A: Because in the language of polygon, a point is basically a uni-gon, also known as a hybrid between unicorns and dragons, that has mythical powers and is undefeatable.

Why are women always right?

Q: Why are women always right?

A: From Darwin’s evolution point of view, this makes sense, as the men with genes that do not think women are always right will not find a woman willing to reproduce such genes and thus extinct.

Physics joke part 2

Q: Once upon a time, the islands of Lilliput and Blefuscu were overrun by llamas, sheep, and zebra. Uncountable hordes of these goat-like creatures overran the islands and consumed most of the farmers’ crops. The farmers were distraught, and turned to our friends the quantum field theorists for help. After much experimentation, the quantum field theorists created a recipe for a potion that would solve their quadruped problem by causing the pests to scatter across the surrounding islands in the archipelago. What did they name this recipe?

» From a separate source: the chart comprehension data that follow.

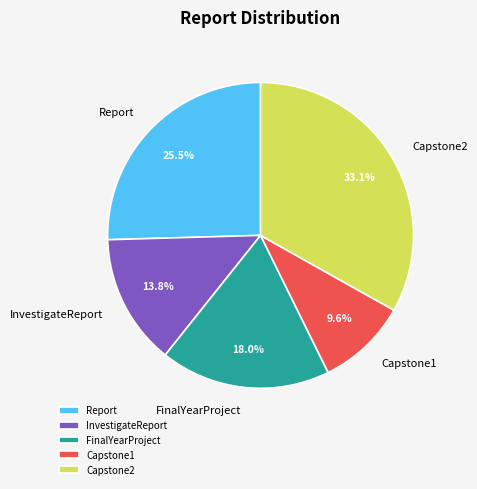

Which slice is the largest?

Capstone2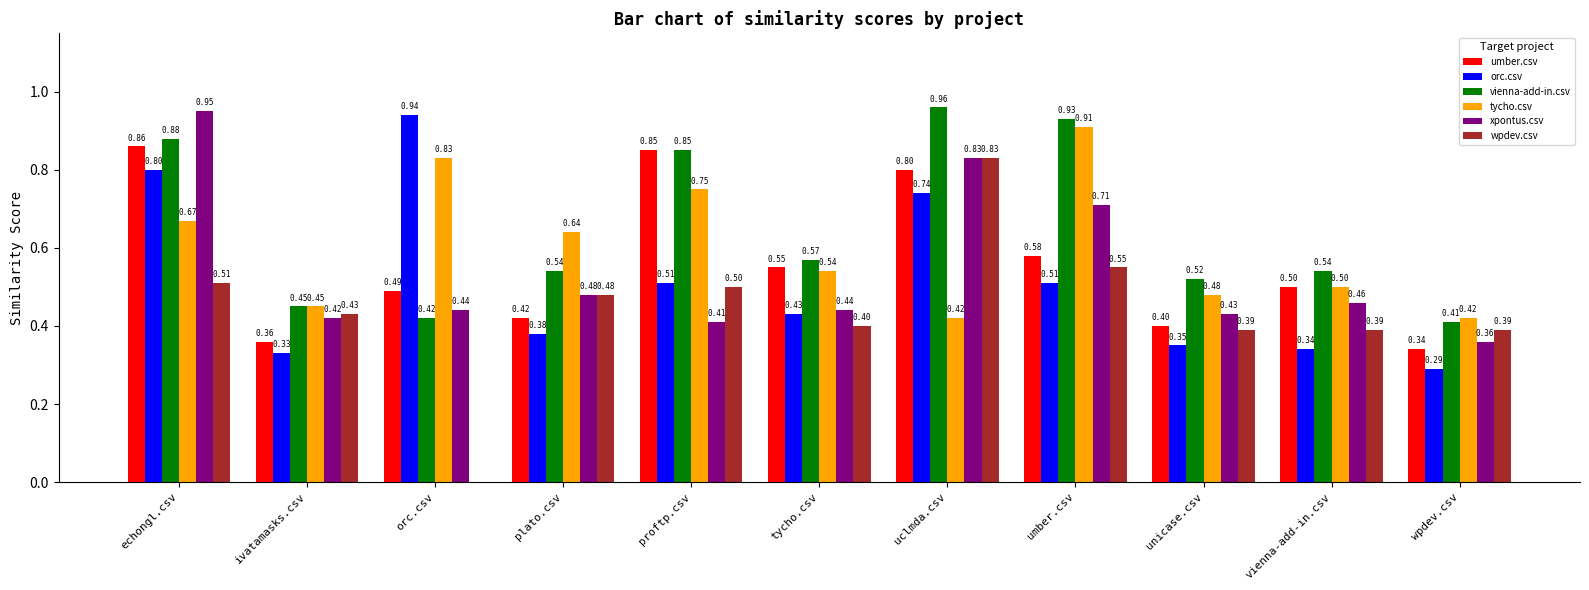

The umber.csv series shows 0.5 at wpdev.csv. True or false?

False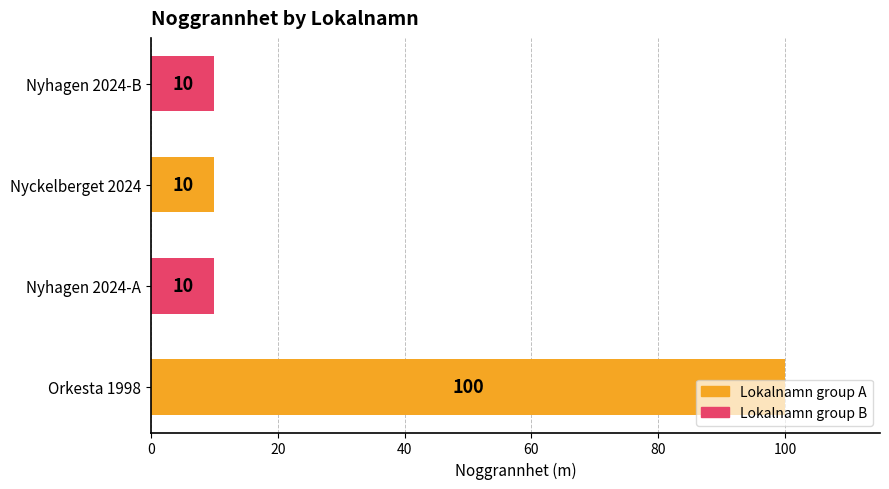

Does the chart contain any negative values?

No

A: The LSZ reduction formula.

physics joke

Q: In every civilization there are farmers, and there are people who predict harvests. For example in Canada, Statistics Canada predicted wheat output will drop to 27.5 million metric tons from a record 37.5 million in 2013. On the islands of Lilliput and Blefuscu,what would we call these forecasters?

A: These forecasters are known as quantum field theorists.

Physicist Joke

This is a true story.

Background information: as people may have guessed now, I am probably working on some sort of high energy theory. To be very specific, I am a string cosmologist.

Q: Why would I get an invitation to give lectures on skin and hair care?

A: Because they think I am a cosmetologist.